Job –
Show each line from the records below that contains the word "series", copied in full.

[Data for processing Boundary: Start]

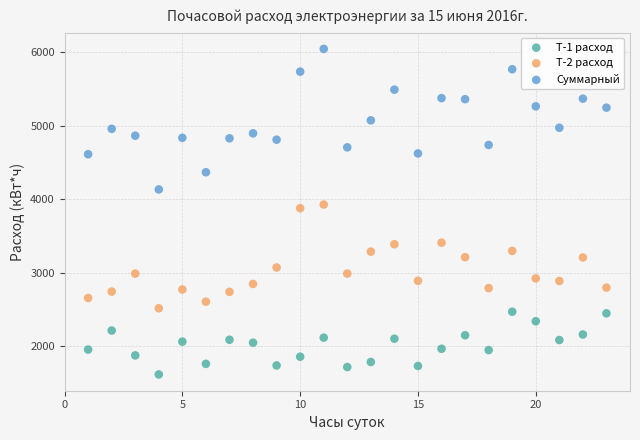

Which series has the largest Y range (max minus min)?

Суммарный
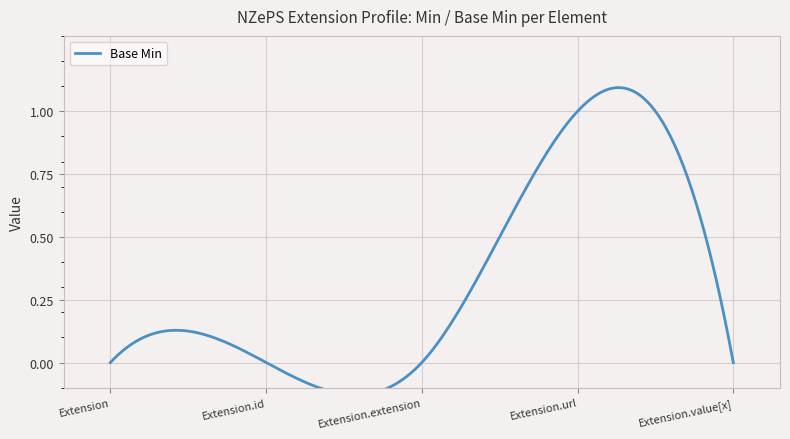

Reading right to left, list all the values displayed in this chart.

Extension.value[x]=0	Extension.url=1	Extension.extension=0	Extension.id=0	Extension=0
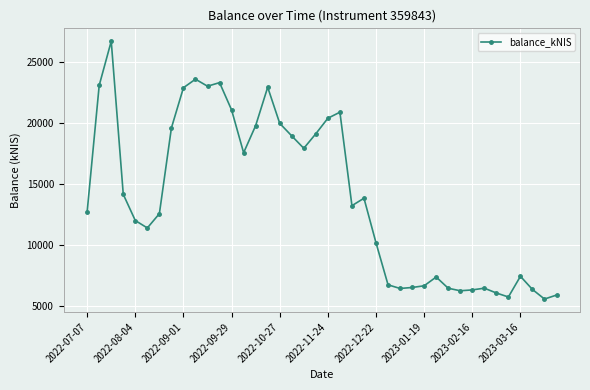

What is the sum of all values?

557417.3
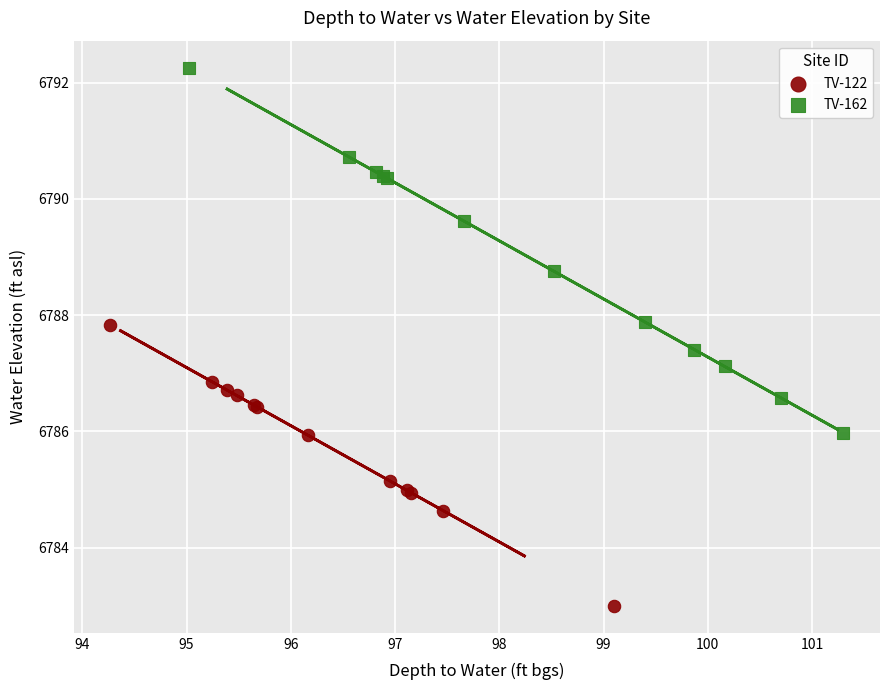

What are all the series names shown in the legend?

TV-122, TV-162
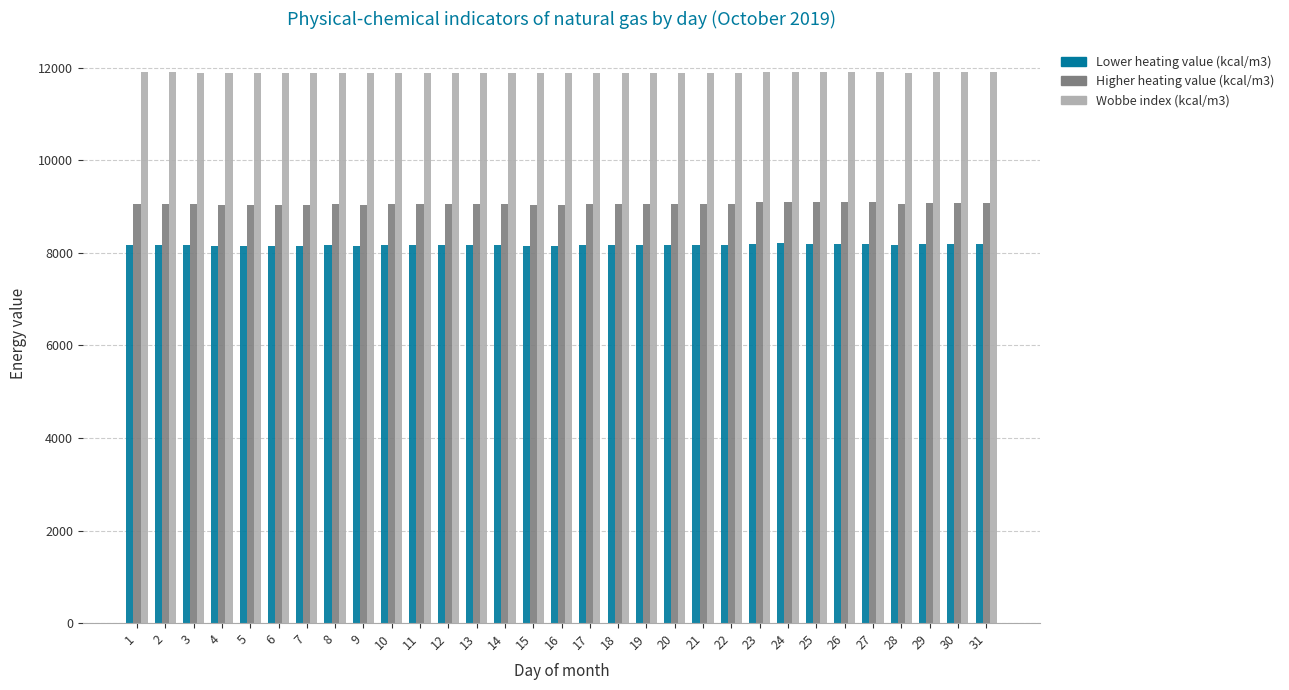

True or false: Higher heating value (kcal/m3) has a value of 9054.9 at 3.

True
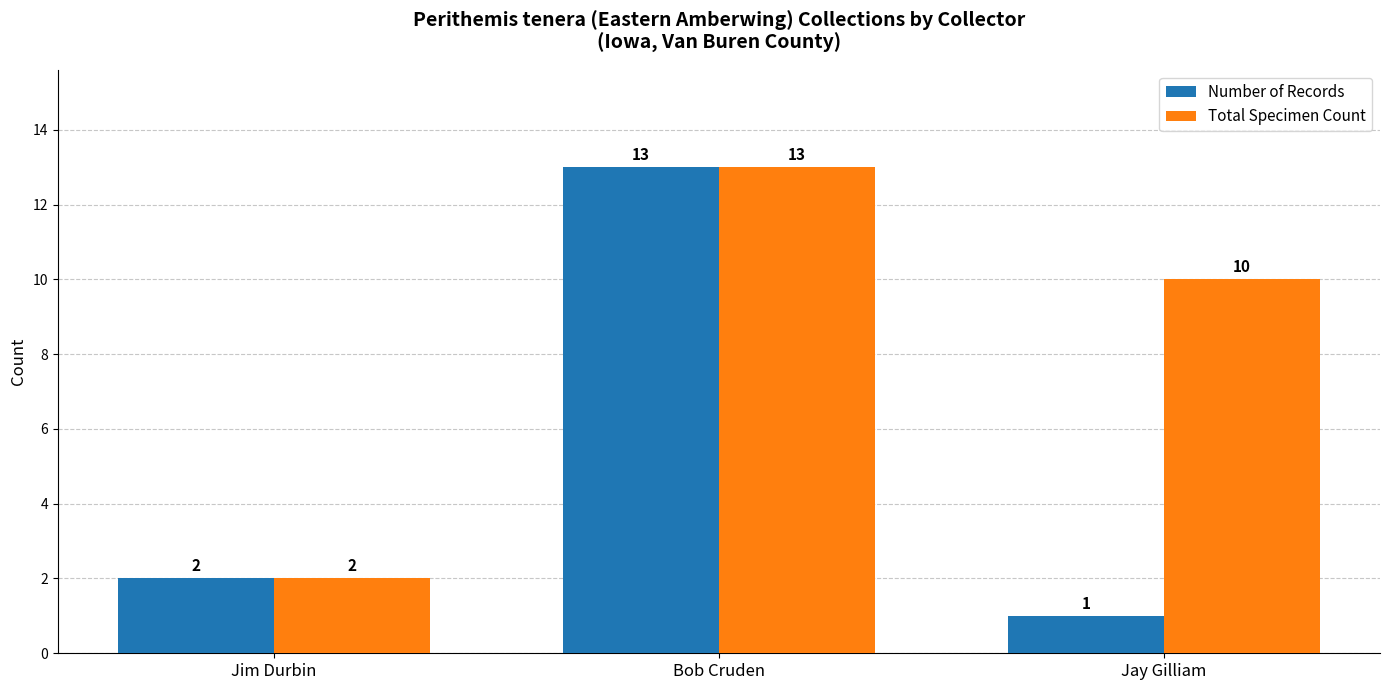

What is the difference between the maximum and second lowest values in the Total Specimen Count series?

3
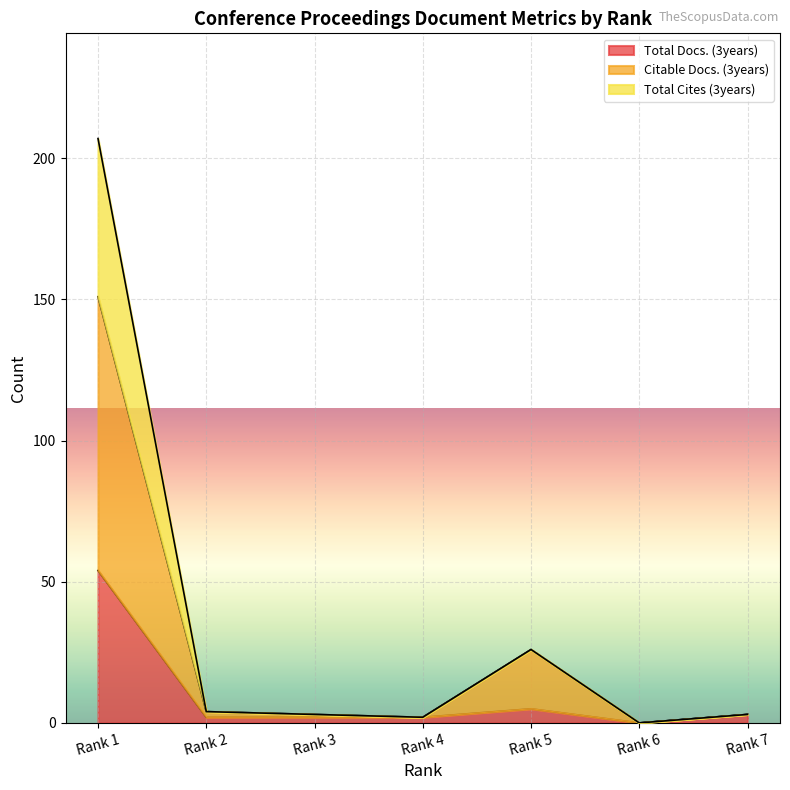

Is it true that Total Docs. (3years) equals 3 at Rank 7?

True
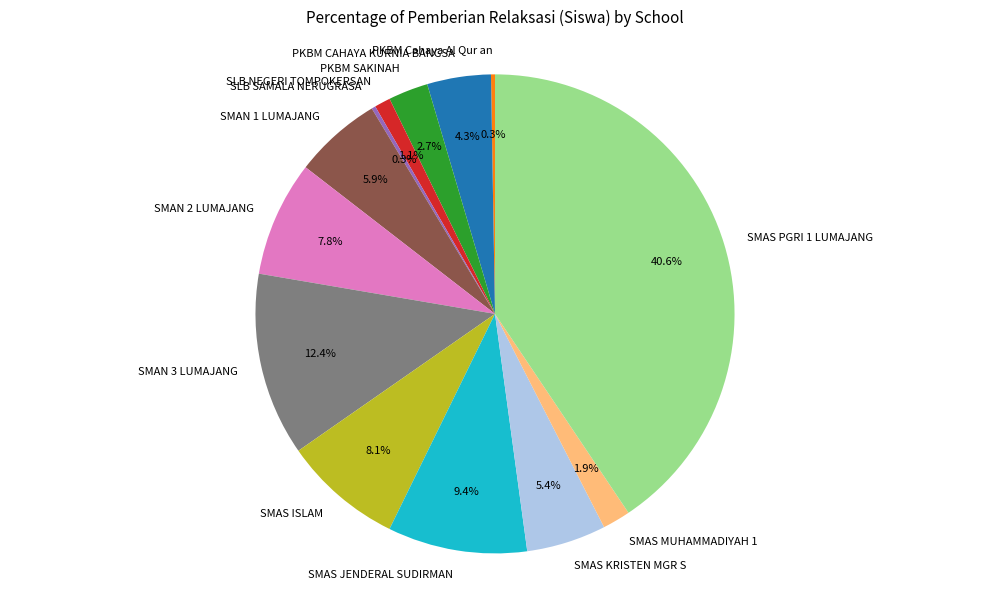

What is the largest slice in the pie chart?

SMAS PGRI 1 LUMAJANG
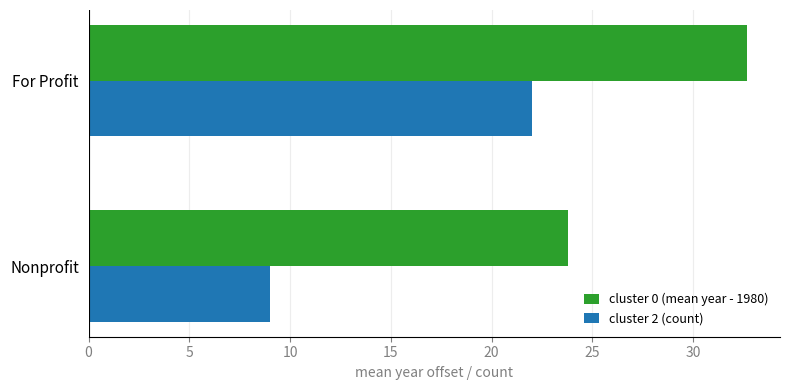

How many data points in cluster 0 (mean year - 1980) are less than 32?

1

[Data for processing Boundary: End]

Completed exercise –
Which series has the largest Y range (max minus min)?
What are all the series names shown in the legend?
What is the difference between the maximum and second lowest values in the Total Specimen Count series?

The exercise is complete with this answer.